Le lieu de tournage est une structure située dans le 18e arrondissement de Paris, à proximité de la banlieue, le long des voies ferrées qui relient la gare de l’Est.

La population environnante est majoritairement noire et antillaise, ce qui n’est pas plus significatif que dans le cas où la réalisatrice n’a pas laissé des livres écrits par Franz Fanon ou Joseph Stiglitz sur le sol, et ne s’est pas attardée quelques minutes sur les rapports entre le Nord et le Sud, ainsi que sur le poids de la dette pour les pays faibles.

Claire Denis dépeint le moment où les deux vieux compagnons d’un couple doivent se séparer. Lionel est conducteur de RER. On le voit dans sa voiture, se déplacer de gare en gare et de Paris à la banlieue et retour sans être affecté, et complètement connecté à la vie des personnes qu’il transporte. Il est une entité distincte à travers les rails.

Le soir, après son retour du travail, Joséphine lui apporte ses pantoufles. Il part se doucher, puis la rejoint dans la cuisine, où elle a préparé le dîner. 35 rhums, c’est une histoire ordinaire. Métro-boulot-dîner-métro pour la répéter le lendemain.

Une histoire ordinaire, un dénouement extraordinaire

La culpabilité de ne pas avoir imaginé sur un quotidien terne la lutte pour vivre sa vie d’homme, la quiétude du rassemblement du soir après la fin de l’escalier racoleur et cette femme qui fume devant sa fenêtre, et ce vélo affreux qui encombre le palier.

La journée passe le temps, elle file et la radio ronronne et l’omelette bave et les gens restent, puis les gens partent, et un jour, le petit chat est parti. Partagez un article sur internet en cliquant sur les icônes de partage situées en haut de la page.

C’est pour montrer le danger. Car ce qui pourrait être en jeu, c’est une étape cruciale, comme un aiguillage, un tunnel, et un ultime swoop vers la ligne d’arrivée. Pour un employé qui part à la retraite, le chaos, « le sentiment d’être abandonné » est un risque de suicide.

Il en va de même pour Lionel et Joséphine : c’est le bon moment pour se séparer, car il est préférable qu’une fille quitte à un moment donné son père décédé et s’unisse à un homme d’un autre âge, pour trouver un autre type d’amour.

La photographie au sommet de son art

En présence d’un étudiant qui fréquente son collège, Joséphine choisit Noe, le voisin de son immeuble qui décide de vendre son appartement et déménage ailleurs et Lionel qui n’a pas de domicile fixe, repousse les avances lascives de Gabrielle et d’une connaissance, d’un chauffeur de taxi.

Ils font partie d’un petit groupe qui, par une soirée pluvieuse, prend un véhicule pour aller voir un spectacle.
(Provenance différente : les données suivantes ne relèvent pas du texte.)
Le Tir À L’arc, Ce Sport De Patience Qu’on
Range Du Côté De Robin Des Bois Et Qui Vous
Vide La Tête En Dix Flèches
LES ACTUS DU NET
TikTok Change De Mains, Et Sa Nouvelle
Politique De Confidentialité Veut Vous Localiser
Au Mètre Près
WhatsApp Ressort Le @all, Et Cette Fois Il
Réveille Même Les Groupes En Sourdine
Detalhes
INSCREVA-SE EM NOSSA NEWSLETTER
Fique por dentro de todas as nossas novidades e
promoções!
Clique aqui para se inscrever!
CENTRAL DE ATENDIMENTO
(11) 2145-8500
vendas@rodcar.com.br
Ils tombent en panne et sont coincés dans un restaurant de banlieue pour une de ces scènes avec lesquelles Claire Denis excelle : l’amitié d’un repas-brochette qui se transforme en un slow dansant, un frémissement sexuellement sexy, une chorégraphie et même une ivresse.

Claire Denis a un secret qu’elle maîtrise : elle peut filmer, avec une fluidité d’une simplicité bouleversante, ces moments de mouvements frénétiques qui s’enchaînent et ces danses qui dégagent la solitude de l’instant, ces mains tendues dans l’obscurité qui incarne des désirs ou un péché ou une transgression musicale.

Filmer sans compassion ni transcendance et sans le moindre dialogue en tant que tel, de manière poétique, dans la relation qu’elle entretient avec l’image, avec un sens du sexe et de la contemplation, de manière presque documentaire.

Ce type de narration qui évite l’exotisme est en quelque sorte lié au cinéma asiatique qu’elle aime et admire – le coréen Hong Sang-soo par exemple, mais aussi le taïwanais Hou Hsiao-sien et surtout le japonais Yasujiro Ozu. Tout dans 35 rhums est une référence à l’univers du maître, célèbre pour sa capacité à filmer à la hauteur du tatami.